1776

An Online Magazine of American History

 

Black Civil War Spies

William Jackson Black Spy of the Civil War

CNN has a story about black spies during the Civil War. While mentioning Robert Smalls and Harriet Tubman, the story centers on William Jackson.

Jackson was a coachman to Confederate president Jefferson Davis. Mostly ignored, Jackson overheard military conversations. Later, he escaped to the North and revealed what he knew to the Union.

I have seen this story mentioned on several blogs. Some of them imply that the Union employed William Jackson for this purpose. They suggest that he was actively working for the Union while he was coachman for Jefferson Davis. However, the CNN story doesn’t say that. Instead, it says that Jackson overheard information and gave it to the Union when he had the chance.

Below is the oldest account I could find of the Jackson story. The text is from Harper’s Weekly, June 7th, 1862.

JEFF DAVIS’S COACHMAN.

WE publish on page 365 a portrait of WILLIAM A. JACKSON, EX-COACHMAN OF JEFF DAVIS, who recently entered our lines at Fredericksburg. Jackson is an extremely intelligent man, reads and writes (as his signature shows), and converses in a manner which shows that he has been used to good society. He seems well posted in regard to the events of the past year, and to the condition of affairs at the South. He says that the negroes at Richmond and throughout the South have long foreseen the present state of things, and look anxiously for the coming of the Union armies. He says that the rebels dare not trust the negroes with arms; and as to relying upon their fidelity, they are well aware that every negro at the South prays earnestly for the success of the Union armies. He adds that notwithstanding the care taken by the slave-owners to conceal the news from the negroes, and to deceive them as to the purposes of the Northern men, they are generally well acquainted with the course of events. Jackson represents Davis, in whose service he remained several months, as much disheartened and querulous: fond of complaining of the want of popular support, and very downhearted about the future. When Jackson first came into our lines he made a statement to General McDowell, which was published in all the papers. We subjoin the following summary:

The coachman overheard a conversation between Davis and Dr. Gwin, formerly United States Senator from California.
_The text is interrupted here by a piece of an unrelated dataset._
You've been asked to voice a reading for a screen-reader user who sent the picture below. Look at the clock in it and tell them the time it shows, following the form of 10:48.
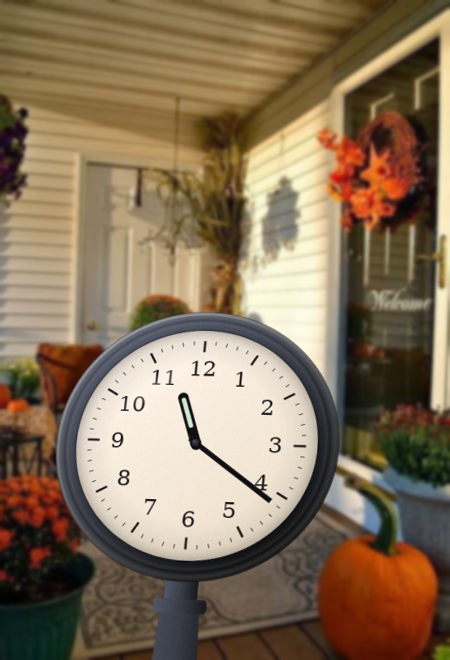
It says 11:21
Davis said he had sent General J. R. Anderson from North Carolina to resist the march of the Nationals from Fredericksburg, and to delay them long enough for him to see the probable result of the contest before Yorktown, so that if that was likely to be unsuccessful he would have time to extricate his army from the peninsula and get them into Richmond and out of Virginia; that otherwise they would all be caught. The coachman represents that Mrs. Davis said “the Confederacy was about played out,” and “that if New Orleans was really taken she had no longer any interest in the matter, as all she had was there; that it was a great pity they had ever attempted to hold Virginia and the other non-growing cotton States;” and that she said to Mrs. D. R. Jones, daughter of Colonel James Taylor, United States Commissary-General of Subsistence, who was very anxious to get to Washington, where she has one of her children, “not to give herself any trouble, but to stay where she was, and when the Yankees came to Richmond she could go.”

The coachman says that Mr. and Mrs. Davis have all their books, clothing, and pictures packed up ready to move off; that there is much outspoken Union feeling in Richmond; that, having been a waiter in a hotel there, he knows all the Union men of the place, and that the Yankees are looked for with much pleasure, more by the whites than even the colored people. Confederate money is not taken when it can be avoided.

Miss Davis herself was refused, when she offered a $10 Confederate note, which she did in payment for something purchased for Mrs. Brown.

Many of the Richmond people wish the Union troops to come, as they are half starved out.

The bank and Government property are all packed up for removal to Danville, near the North Carolina line.

Jackson is a man of thirty years of age. He is or was owned in Richmond, but was hired out by the year by his owner. For some years he was a messenger in one of the courts; he drove a hack for a couple of years, and latterly, as we said, he drove the rebel President. He has a wife and three children, all slaves, in Richmond. It is a misdemeanor at law in Virginia to teach William Jackson’s children to read.